_PROBLEM DESCRIPTION_. Find the string "muñeca" in the listing below and return each line it appears in.

= = = = = = =

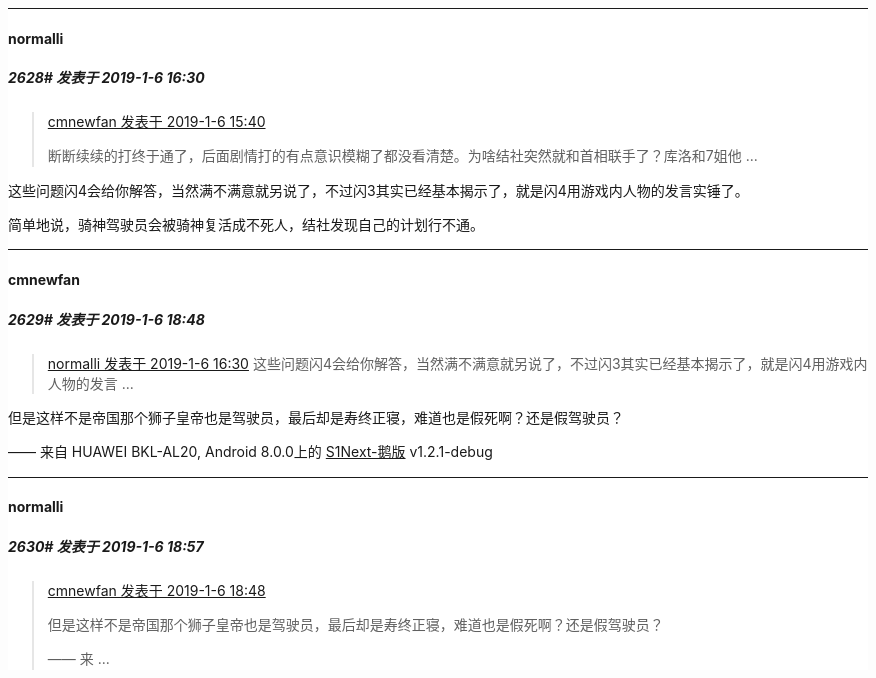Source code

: 
-----

####  normalli  
##### 2628#       发表于 2019-1-6 16:30


<blockquote><a href="httphttps://bbs.saraba1st.com/2b/forum.php?mod=redirect&amp;goto=findpost&amp;pid=42179813&amp;ptid=1539647" target="_blank">cmnewfan 发表于 2019-1-6 15:40</a>

断断续续的打终于通了，后面剧情打的有点意识模糊了都没看清楚。为啥结社突然就和首相联手了？库洛和7姐他 ...</blockquote>
这些问题闪4会给你解答，当然满不满意就另说了，不过闪3其实已经基本揭示了，就是闪4用游戏内人物的发言实锤了。

简单地说，骑神驾驶员会被骑神复活成不死人，结社发现自己的计划行不通。


-----

####  cmnewfan  
##### 2629#       发表于 2019-1-6 18:48


<blockquote><a href="httphttps://bbs.saraba1st.com/2b/forum.php?mod=redirect&amp;goto=findpost&amp;pid=42180231&amp;ptid=1539647" target="_blank">normalli 发表于 2019-1-6 16:30</a>
这些问题闪4会给你解答，当然满不满意就另说了，不过闪3其实已经基本揭示了，就是闪4用游戏内人物的发言 ...</blockquote>
但是这样不是帝国那个狮子皇帝也是驾驶员，最后却是寿终正寝，难道也是假死啊？还是假驾驶员？

—— 来自 HUAWEI BKL-AL20, Android 8.0.0上的 [S1Next-鹅版](http://www.coolapk.com/apk/me.ykrank.s1next) v1.2.1-debug


-----

####  normalli  
##### 2630#       发表于 2019-1-6 18:57


<blockquote><a href="httphttps://bbs.saraba1st.com/2b/forum.php?mod=redirect&amp;goto=findpost&amp;pid=42181570&amp;ptid=1539647" target="_blank">cmnewfan 发表于 2019-1-6 18:48</a>

但是这样不是帝国那个狮子皇帝也是驾驶员，最后却是寿终正寝，难道也是假死啊？还是假驾驶员？


—— 来 ...</blockquote>
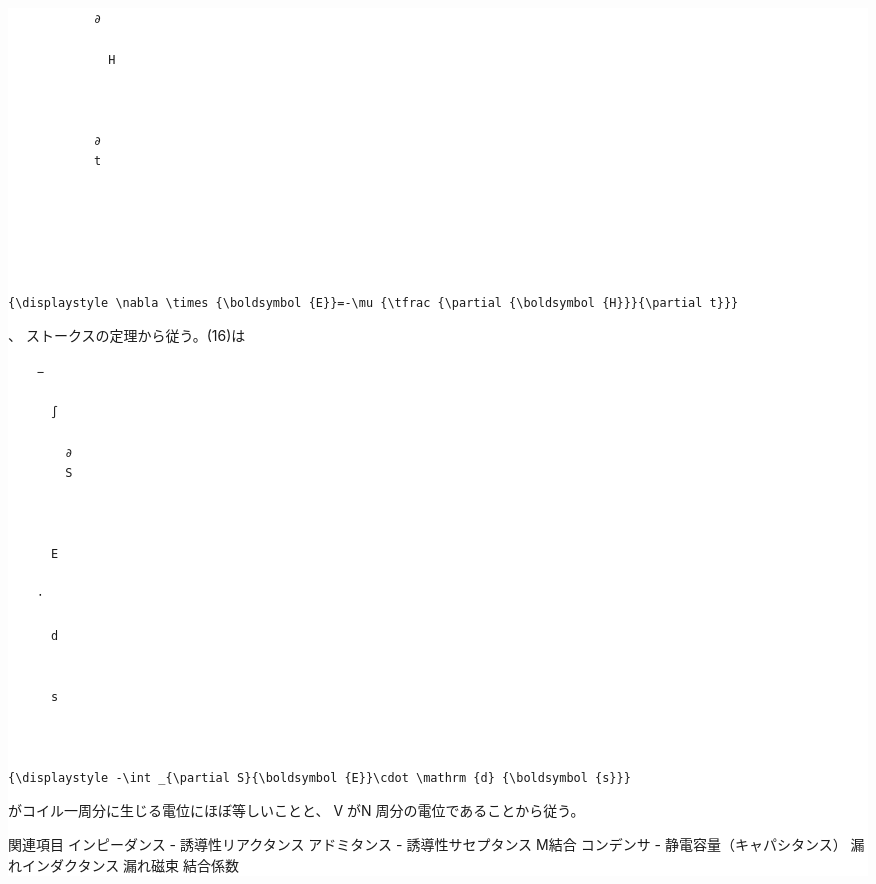               
                ∂
                
                  H
                
              
              
                ∂
                t
              
            
          
        
      
    
    {\displaystyle \nabla \times {\boldsymbol {E}}=-\mu {\tfrac {\partial {\boldsymbol {H}}}{\partial t}}}
  
、
ストークスの定理から従う。(16)は 
  
    
      
        −
        
          ∫
          
            ∂
            S
          
        
        
          E
        
        ⋅
        
          d
        
        
          s
        
      
    
    {\displaystyle -\int _{\partial S}{\boldsymbol {E}}\cdot \mathrm {d} {\boldsymbol {s}}}
  
 がコイル一周分に生じる電位にほぼ等しいことと、
V がN 周分の電位であることから従う。

関連項目
インピーダンス - 誘導性リアクタンス
アドミタンス - 誘導性サセプタンス
M結合
コンデンサ - 静電容量（キャパシタンス）
漏れインダクタンス
漏れ磁束
結合係数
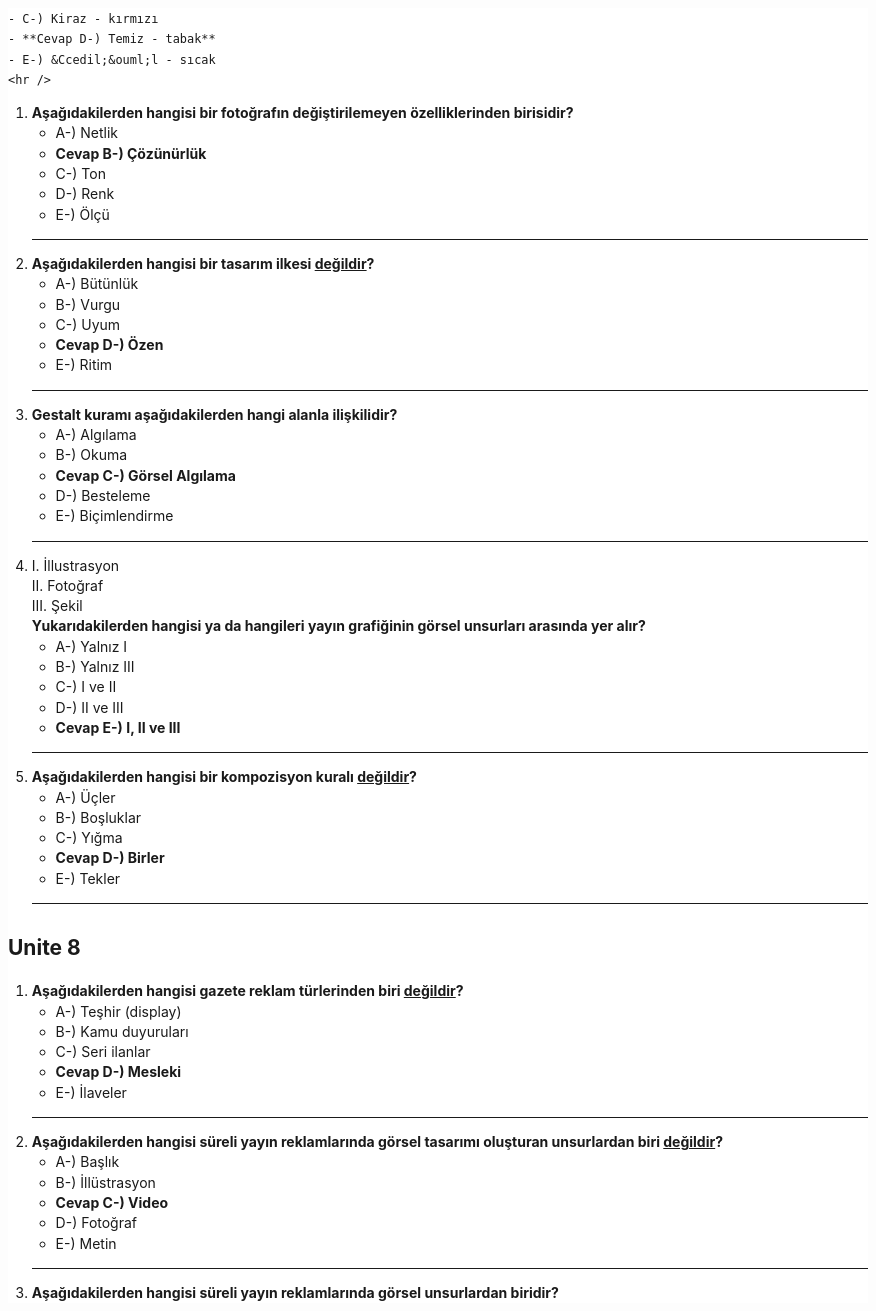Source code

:    - C-) Kiraz - kırmızı
    - **Cevap D-) Temiz - tabak**
    - E-) &Ccedil;&ouml;l - sıcak
    <hr />
1. <strong>Aşağıdakilerden hangisi bir fotoğrafın değiştirilemeyen &ouml;zelliklerinden birisidir?</strong>
    - A-) Netlik
    - **Cevap B-) &Ccedil;&ouml;z&uuml;n&uuml;rl&uuml;k**
    - C-) Ton
    - D-) Renk
    - E-) &Ouml;l&ccedil;&uuml;
    <hr />
1. <strong>Aşağıdakilerden hangisi bir tasarım ilkesi <u>değildir</u>?</strong>
    - A-) B&uuml;t&uuml;nl&uuml;k
    - B-) Vurgu
    - C-) Uyum
    - **Cevap D-) &Ouml;zen**
    - E-) Ritim
    <hr />
1. <strong>Gestalt kuramı aşağıdakilerden hangi alanla ilişkilidir?</strong>
    - A-) Algılama
    - B-) Okuma
    - **Cevap C-) G&ouml;rsel Algılama**
    - D-) Besteleme
    - E-) Bi&ccedil;imlendirme
    <hr />
1. I. İllustrasyon<br />
II. Fotoğraf<br />
III. Şekil<br />
<strong>Yukarıdakilerden hangisi ya da hangileri yayın grafiğinin g&ouml;rsel unsurları arasında yer alır?</strong>
    - A-) Yalnız I
    - B-) Yalnız III
    - C-) I ve II
    - D-) II ve III
    - **Cevap E-) I, II ve III**
    <hr />
1. <strong>Aşağıdakilerden hangisi bir kompozisyon kuralı <u>değildir</u>?</strong>
    - A-) &Uuml;&ccedil;ler
    - B-) Boşluklar
    - C-) Yığma
    - **Cevap D-) Birler**
    - E-) Tekler
    <hr />
## Unite 8
1. <strong>Aşağıdakilerden hangisi gazete reklam t&uuml;rlerinden biri <u>değildir</u>?</strong>
    - A-) Teşhir (display)
    - B-) Kamu duyuruları
    - C-) Seri ilanlar
    - **Cevap D-) Mesleki**
    - E-) İlaveler
    <hr />
1. <strong>Aşağıdakilerden hangisi s&uuml;reli yayın reklamlarında g&ouml;rsel tasarımı oluşturan unsurlardan biri <u>değildir</u>?</strong>
    - A-) Başlık
    - B-) İll&uuml;strasyon
    - **Cevap C-) Video**
    - D-) Fotoğraf
    - E-) Metin
    <hr />
1. <strong>Aşağıdakilerden hangisi s&uuml;reli yayın reklamlarında g&ouml;rsel unsurlardan biridir?</strong>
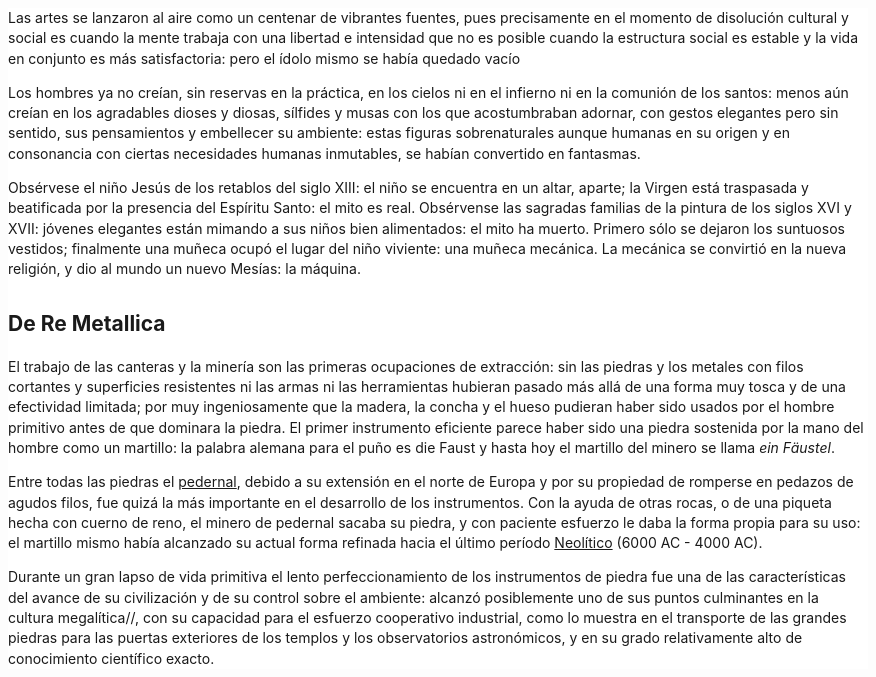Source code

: 

Las artes se lanzaron al aire como un
centenar de vibrantes fuentes, pues precisamente en el momento de disolución cultural y social es
cuando la mente trabaja con una libertad e intensidad que no es posible cuando la estructura social es
estable y la vida en conjunto es más satisfactoria: pero el ídolo mismo se había quedado vacío



Los hombres ya no creían, sin reservas en la práctica, en los cielos ni en el infierno ni en la
comunión de los santos: menos aún creían en los agradables dioses y diosas, sílfides y musas con los
que acostumbraban adornar, con gestos elegantes pero sin sentido, sus pensamientos y embellecer su
ambiente: estas figuras sobrenaturales aunque humanas en su origen y en consonancia con ciertas
necesidades humanas inmutables, se habían convertido en fantasmas. 


Obsérvese el niño Jesús de los
retablos del siglo XIII: el niño se encuentra en un altar, aparte; la Virgen está traspasada y beatificada
por la presencia del Espíritu Santo: el mito es real. Obsérvense las sagradas familias de la pintura de los
siglos XVI y XVII: jóvenes elegantes están mimando a sus niños bien alimentados: el mito ha muerto.
Primero sólo se dejaron los suntuosos vestidos; finalmente una muñeca ocupó el lugar del niño
viviente: una muñeca mecánica. La mecánica se convirtió en la nueva religión, y dio al mundo un
nuevo Mesías: la máquina.



## De Re Metallica


El trabajo de las canteras y la minería son las primeras ocupaciones de extracción: sin las piedras
y los metales con filos cortantes y superficies resistentes ni las armas ni las herramientas hubieran
pasado más allá de una forma muy tosca y de una efectividad limitada; por muy ingeniosamente que la
madera, la concha y el hueso pudieran haber sido usados por el hombre primitivo antes de que
dominara la piedra. El primer instrumento eficiente parece haber sido una piedra sostenida por la mano
del hombre como un martillo: la palabra alemana para el puño es die Faust y hasta hoy el martillo del
minero se llama *ein Fäustel*.


Entre todas las piedras el [pedernal](https://es.wikipedia.org/wiki/S%C3%ADlex), debido a su extensión en el norte de Europa y por su
propiedad de romperse en pedazos de agudos filos, fue quizá la más importante en el desarrollo de los
instrumentos. Con la ayuda de otras rocas, o de una piqueta hecha con cuerno de reno, el minero de
pedernal sacaba su piedra, y con paciente esfuerzo le daba la forma propia para su uso: el martillo
mismo había alcanzado su actual forma refinada hacia el último período [Neolítico](https://es.wikipedia.org/wiki/Neol%C3%ADtico) (6000 AC - 4000 AC). 



Durante un gran
lapso de vida primitiva el lento perfeccionamiento de los instrumentos de piedra fue una de las
características del avance de su civilización y de su control sobre el ambiente: alcanzó posiblemente
uno de sus puntos culminantes en la cultura megalítica//, con su capacidad para el esfuerzo cooperativo
industrial, como lo muestra en el transporte de las grandes piedras para las puertas exteriores de los
templos y los observatorios astronómicos, y en su grado relativamente alto de conocimiento científico
exacto.
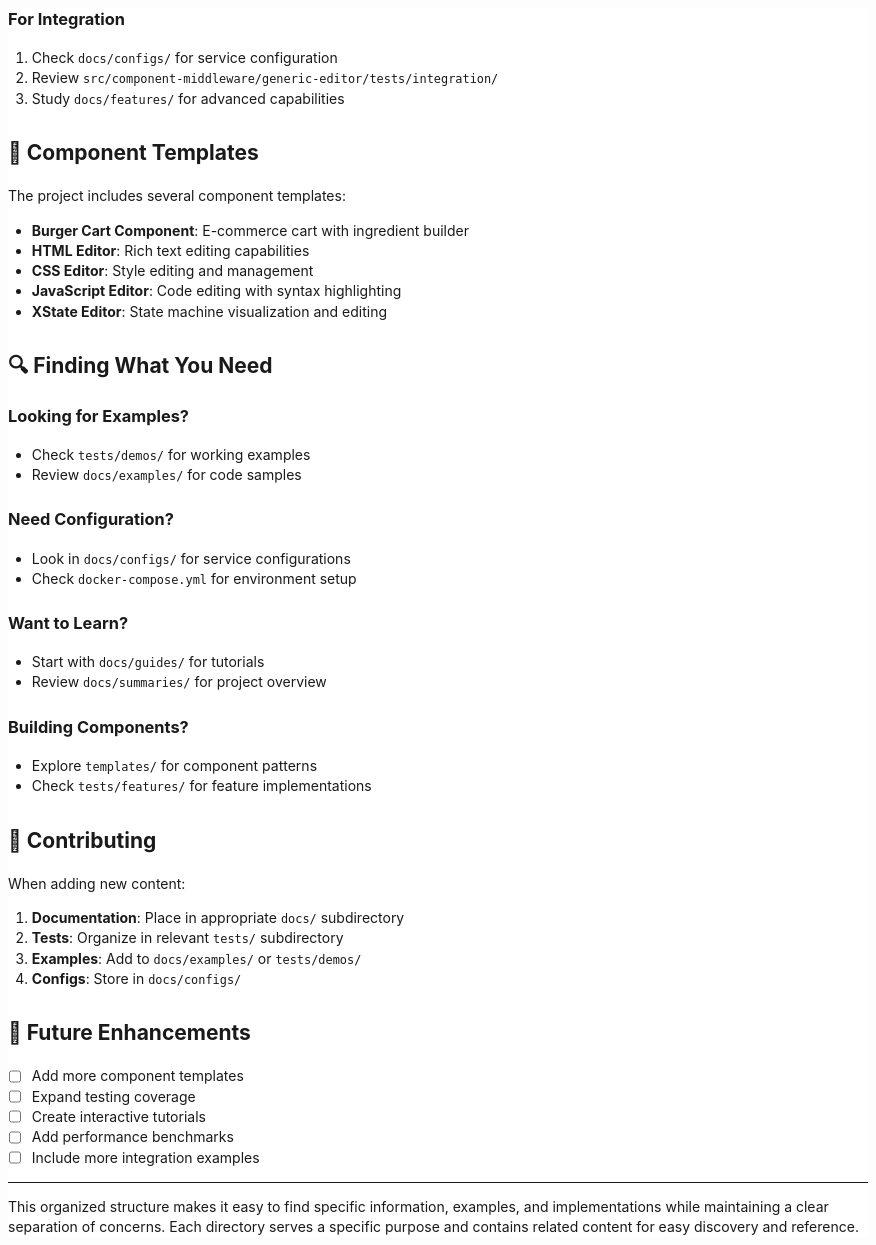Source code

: ### For Integration
1. Check `docs/configs/` for service configuration
2. Review `src/component-middleware/generic-editor/tests/integration/`
3. Study `docs/features/` for advanced capabilities

## 🎨 Component Templates

The project includes several component templates:
- **Burger Cart Component**: E-commerce cart with ingredient builder
- **HTML Editor**: Rich text editing capabilities
- **CSS Editor**: Style editing and management
- **JavaScript Editor**: Code editing with syntax highlighting
- **XState Editor**: State machine visualization and editing

## 🔍 Finding What You Need

### Looking for Examples?
- Check `tests/demos/` for working examples
- Review `docs/examples/` for code samples

### Need Configuration?
- Look in `docs/configs/` for service configurations
- Check `docker-compose.yml` for environment setup

### Want to Learn?
- Start with `docs/guides/` for tutorials
- Review `docs/summaries/` for project overview

### Building Components?
- Explore `templates/` for component patterns
- Check `tests/features/` for feature implementations

## 📝 Contributing

When adding new content:
1. **Documentation**: Place in appropriate `docs/` subdirectory
2. **Tests**: Organize in relevant `tests/` subdirectory
3. **Examples**: Add to `docs/examples/` or `tests/demos/`
4. **Configs**: Store in `docs/configs/`

## 🎯 Future Enhancements

- [ ] Add more component templates
- [ ] Expand testing coverage
- [ ] Create interactive tutorials
- [ ] Add performance benchmarks
- [ ] Include more integration examples

---

This organized structure makes it easy to find specific information, examples, and implementations while maintaining a clear separation of concerns. Each directory serves a specific purpose and contains related content for easy discovery and reference.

= = = = = = =

_RESPONSE TO THE EXERCISE_.
Primero sólo se dejaron los suntuosos vestidos; finalmente una muñeca ocupó el lugar del niño
viviente: una muñeca mecánica. La mecánica se convirtió en la nueva religión, y dio al mundo un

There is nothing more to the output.